I've never been crazy about Darrick Robertson's penciling. He's a workman-like artist with Mark Bagley energy. He's made a solid living doing grotesque images with this and the Boys, so I'm glad he's found a niche. He draws everything, he gives people individual faces, and has fully rendered backgrounds, so he's doing really good work on the book, better than most could. He's a good artist. I'm just not a fan of his line work, which is a matter of personal tastes.

This really reminds me of someone, but who... what president could ever be so immoral as to think the job gives them blanket immunity?

Some of the original covers were done by Geoff Darrow, and those are gorgeous. It's absolutely unfair to compare a monthly artist to someone like Darrow, who is very slow and in the top percentile of the medium. But they are gorgeous, it has to be noted.

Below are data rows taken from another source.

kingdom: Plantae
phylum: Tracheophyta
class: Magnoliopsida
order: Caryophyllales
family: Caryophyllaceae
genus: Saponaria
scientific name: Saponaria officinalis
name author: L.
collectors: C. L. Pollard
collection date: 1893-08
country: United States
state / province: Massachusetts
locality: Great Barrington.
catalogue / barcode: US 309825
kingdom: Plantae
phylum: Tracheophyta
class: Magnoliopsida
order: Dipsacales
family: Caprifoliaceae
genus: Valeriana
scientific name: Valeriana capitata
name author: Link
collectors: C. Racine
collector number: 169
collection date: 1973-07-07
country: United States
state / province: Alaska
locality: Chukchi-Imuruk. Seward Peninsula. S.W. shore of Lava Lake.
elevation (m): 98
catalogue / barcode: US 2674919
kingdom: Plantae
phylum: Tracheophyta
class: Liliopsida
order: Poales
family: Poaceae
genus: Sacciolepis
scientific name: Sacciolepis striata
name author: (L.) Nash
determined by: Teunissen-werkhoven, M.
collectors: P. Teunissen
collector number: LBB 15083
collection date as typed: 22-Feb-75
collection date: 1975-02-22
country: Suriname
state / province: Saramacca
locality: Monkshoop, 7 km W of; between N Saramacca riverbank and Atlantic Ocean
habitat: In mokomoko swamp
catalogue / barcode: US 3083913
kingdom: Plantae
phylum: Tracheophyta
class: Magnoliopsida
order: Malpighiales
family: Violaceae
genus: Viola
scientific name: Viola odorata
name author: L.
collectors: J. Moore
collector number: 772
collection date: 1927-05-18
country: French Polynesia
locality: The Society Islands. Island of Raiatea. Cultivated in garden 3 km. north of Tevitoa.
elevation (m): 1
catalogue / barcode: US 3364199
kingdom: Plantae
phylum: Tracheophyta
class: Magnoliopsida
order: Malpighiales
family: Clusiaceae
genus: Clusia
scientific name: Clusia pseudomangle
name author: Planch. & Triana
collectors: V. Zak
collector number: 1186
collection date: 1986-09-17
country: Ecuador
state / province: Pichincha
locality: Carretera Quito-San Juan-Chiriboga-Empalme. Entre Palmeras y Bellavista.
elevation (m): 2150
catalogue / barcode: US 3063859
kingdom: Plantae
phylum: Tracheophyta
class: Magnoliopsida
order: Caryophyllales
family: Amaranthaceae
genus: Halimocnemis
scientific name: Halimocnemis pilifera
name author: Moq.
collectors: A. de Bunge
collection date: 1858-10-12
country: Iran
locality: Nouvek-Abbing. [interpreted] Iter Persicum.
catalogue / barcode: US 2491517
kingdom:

I'm not going to read more, unless book three gets sharply marked down. I enjoyed some of this, but it doesn't have the bite it should to get me excited. I suspect this is one of those books where you just had to be there at the exact right point in your life to get the thrill from it that people still carry with them today. For me, it didn't hit, it didn't meet the hype. 

(Books I read for the first time in 2020 that met the hype:

-Swamp Thing

-The Invisibles

-Akira

-Berserk

-Doom Patrol

I'm not just trolling by saying I wasn't crazy about the book.)

I do think if it were updated and adapted, it could make a very strong TV program though.